During May, hopes for a negotiated settlement to the war in Iran have strengthened, raising stock prices and pushing interest rates slightly lower. Among the latest developments, Iran delivered its response on Sunday to the USA’s proposal for a memorandum of understanding, on the basis of which peace negotiations could be initiated. President Donald Trump, however, has rejected Iran’s counterproposal as unacceptable.
Despite increased market optimism for an end to the war, the situation itself has not changed much. Both parties have continued small strikes in the Persian Gulf while exploratory talks are underway. With the Strait of Hormuz remaining almost completely closed, energy prices are expected to stay high for some time. However, a review of oil price expectations shows the markets anticipate prices will start to decline later this year.
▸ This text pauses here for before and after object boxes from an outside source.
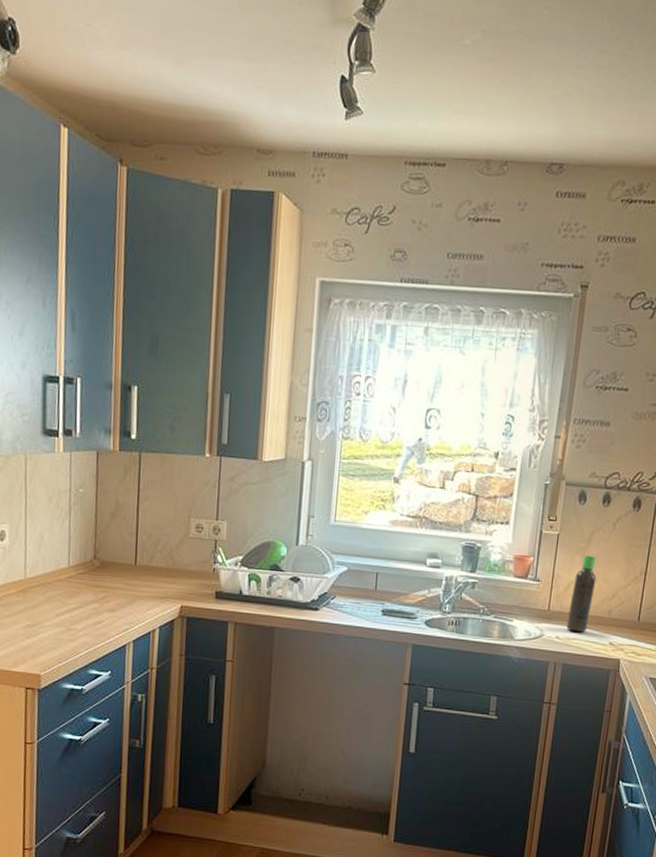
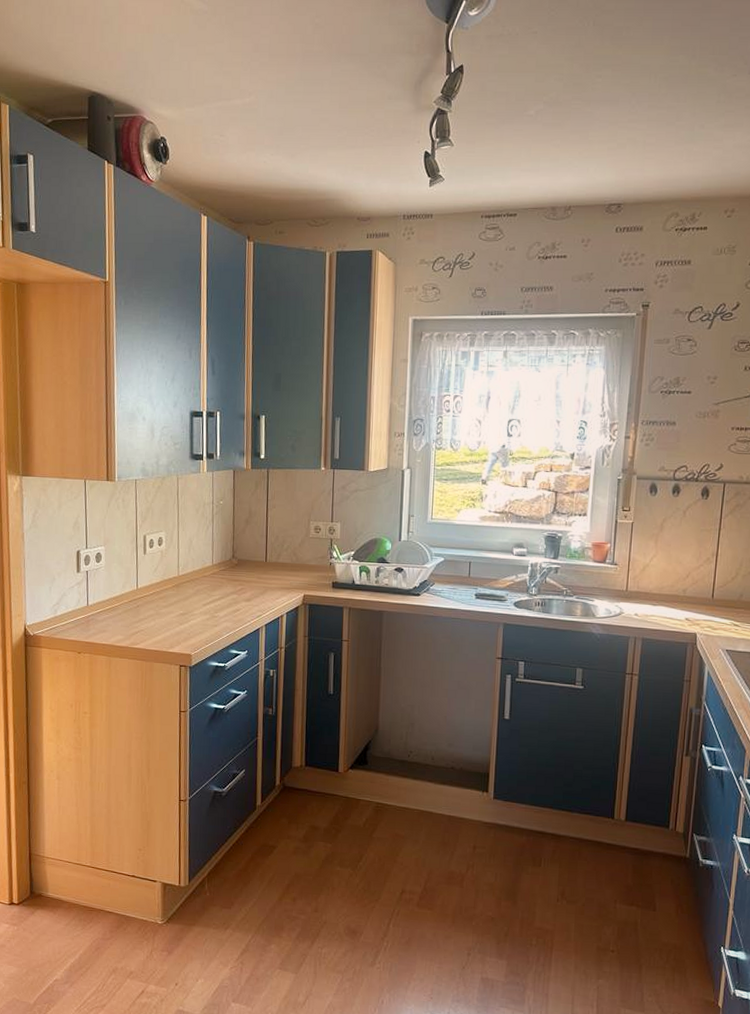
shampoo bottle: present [566,555,597,632] -> none [644,541,670,609]

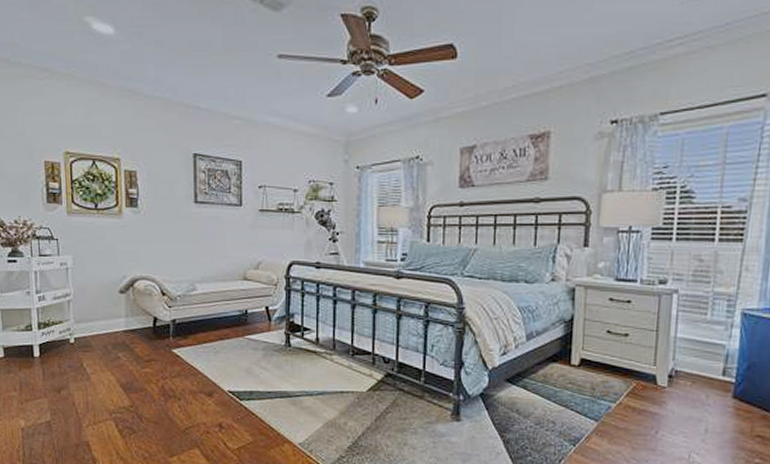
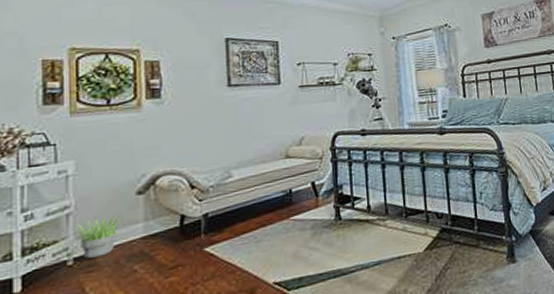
potted plant: none [73,308,110,340] -> present [73,215,123,259]

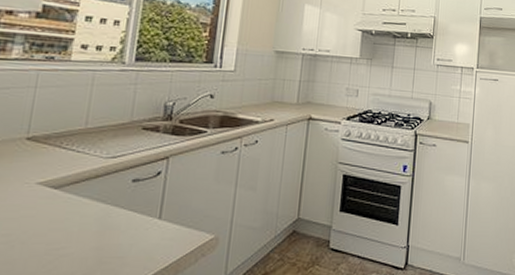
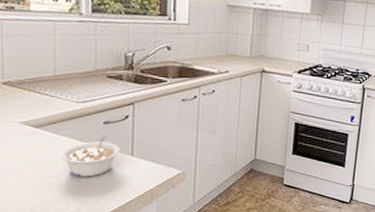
legume: none [77,194,148,247] -> present [60,134,121,177]

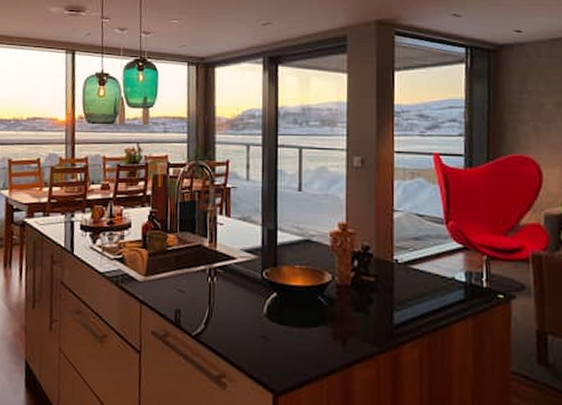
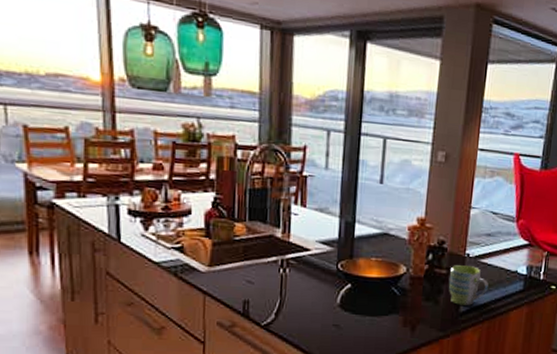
mug: none [378,271,423,317] -> present [448,264,488,305]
In April, gains were seen in all major equity markets. Emerging markets were particularly strong, rallying over 15 per cent in the past month. This was driven especially by South Korea and Taiwan, as well as a few semiconductor manufacturing companies in those markets.
The US stock market has also risen, while in Europe the development has been more moderate. A key factor behind this is that the rally in May has been largely driven by the technology sector, whereas the recovery in early April was broader based. Many of the largest tech companies are American, and this small group has strongly driven the entire country’s stock market over the past couple of weeks. Tech companies have also performed well in Europe, but their share of the equity market is significantly smaller than in the US.
The equity market’s rotation away from tech companies towards other sectors was the prevailing theme in the markets at the beginning of the year. Now the market is wondering whether the rotation has continued, to which the answer is twofold – yes and no. When positive news emerges from the Middle East, the markets react broadly positively. Conversely, when negative news surfaces, it is primarily technology companies that see gains. These observations both support and challenge the idea of rotation.
With around 90 per cent of US companies having reported their earnings, it is safe to conclude that companies are currently performing very strongly. Average earnings growth has been roughly 25 per cent, which clearly exceeds expectations. The average 10 per cent growth in net sales has also been slightly stronger than expected.
As usual, growth in the tech sector has been robust. The average earnings growth of the Magnificent 7 companies has been 52 per cent, with NVIDIA’s results yet to be released. Other sectors have also performed well across the board. As a result, earnings growth expectations have also clearly increased in recent weeks, and earnings growth of up to 21 per cent is expected for the USA this year.
In Europe, the earnings season has also been satisfactory. Around two-thirds of companies have reported their results, and average earnings growth stands at 8 per cent. Meanwhile, average net sales growth has stagnated at zero, in line with analysts’ expectations.
While the majority of companies in the USA have exceeded expectations, the overall picture in Europe is more divided. The energy and telecommunication sectors have performed strongly, whereas the figures reported, for instance, by the automotive industry and the materials sector have been weak. Europe’s earnings growth expectations for this year have dipped slightly as the earnings season has progressed and currently stand at around 12 per cent. If this level of earnings growth is achieved for the year, it would be a positive outcome, although not as high as expected just a couple of weeks ago.